Tomorrow, I move to Hollywood. Today, I turn twenty. I’m excited and nervous. I got up early and ran. In the best shape of my life, approaching a sub 7 body fat percentage. As I paced the track in dead silence, it took me a second to realize: I’m happy again. It took a while, and it took me longer to accept it, but here it is.
The cards are starting to fall in place, some sooner than others. But I’m not going to sit here and try and take credit for where I am. There have been a select group of people over the last year, who in seeing my future clearer than I, set me back on the right path. When Newton said that it was only by standing on the shoulders of giants that he found success, I’d have to add that I was hoisted there in the first place. For those of you in the same place, the only feeble thanks you can provide is working yourself to the bone–to make yourself worthy of that honor now and hope it applies retroactively. When I was at my absolute dredges and I thought I’d lost everything, I pushed forward anyways because they asked it of me. And then I figured out it was all bullshit anyway and purged that pettiness from my system.
Last year I set one big goal: to never work a wage job again. Here are I am, so far so good. Tomorrow I start an internship at a major talent management company (I’ll post details later if I decide it’s appropriate) Tomorrow, I move in with Tucker Max. Everyday I wake up employed by a company that is poised to revolutionize an archaic industry. I’ve met my heroes and made new ones. Could I have even imagined this a year ago? Let alone pursued it? No, and that’s the lesson. It was all just a vague pipe dream that I consummated with a single email. The rest, well that’s for another post. I read an article recently and the message was that missing opportunities is worse than making mistakes. We heard some guy from The Onion talking about how that since he couldn’t think of any catastrophic failures it meant they hadn’t been taking enough risks. I see now that I’ve been following that mindset for a while now, and I’ve got to continue to let it ride. You don’t reward gain by slowing down and hedging every bet. You don’t become a weaker version of your enemy by imitating everyone around you.

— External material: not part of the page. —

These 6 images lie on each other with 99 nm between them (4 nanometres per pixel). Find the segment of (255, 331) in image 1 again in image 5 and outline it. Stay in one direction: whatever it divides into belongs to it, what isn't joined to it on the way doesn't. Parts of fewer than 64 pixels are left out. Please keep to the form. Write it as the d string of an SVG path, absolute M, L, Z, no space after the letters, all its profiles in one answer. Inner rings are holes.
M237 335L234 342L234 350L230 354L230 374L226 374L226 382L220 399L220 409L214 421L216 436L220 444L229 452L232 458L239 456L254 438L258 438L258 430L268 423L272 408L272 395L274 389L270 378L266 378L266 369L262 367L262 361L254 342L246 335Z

A year from now I’ll be done with school, but never with learning. I’ll ditch the albatross of the classroom for the true freedom of education. It’s that theme I’d like to make an effort to follow this year. Trim the fat, cut the dead weight. To all the people who’ve helped me, I plan on, like Cyrus, treating you as well as you all deserve. To the rest, well I won’t be making time for you anymore. I’m tired of wasting energy and effort. I’d like to wake each morning without bemoaning a single person on my life and I just won’t wait for you to change. Like Aurelius said, I must winnow my thoughts, focus my focus. To ask the impossible is the definition of insanity.
And as always, the goal is the same. Why be the one who makes the gratuitous mistakes for others to learn from when you could be the one doing the learning? I’ve read a lot of memoirs and I’d like mine to be different. I can do without ever understanding Fight Club from the perspective of the disgruntled, castrated American male. I can run the race like Sammy, but actually know what it’s for. Epictetus said that knowledge is meaningless without understanding just as strength has no value if it isn’t used for lifting. What good are these lessons if they don’t actually become lessons? Why all this reading if I’m not comprehending the pages? Those are the rhetorical questions I must ask myself each day of my twentieth year or I will waste it like so many others. Results too, are the understanding I must strive for.
For now, that’s all I have. This year will be pivotal sure, but no more than the year after or the year before. It’s the same for the rest of you who email me. Quit putting shit off or deluding yourself into thinking that college is some bubble that excuses meaninglessness and distraction. Hold yourself to the highest standard that you can and watch the improvement pour in as you struggle to reach it. It’s not too late to start now nor too early.
I’ll keep one quote in mind as I live in LA this summer:
Whoever fights monsters should see to it that in the process he does not become a monster. And if you gaze long enough into an abyss, the abyss will gaze back into you.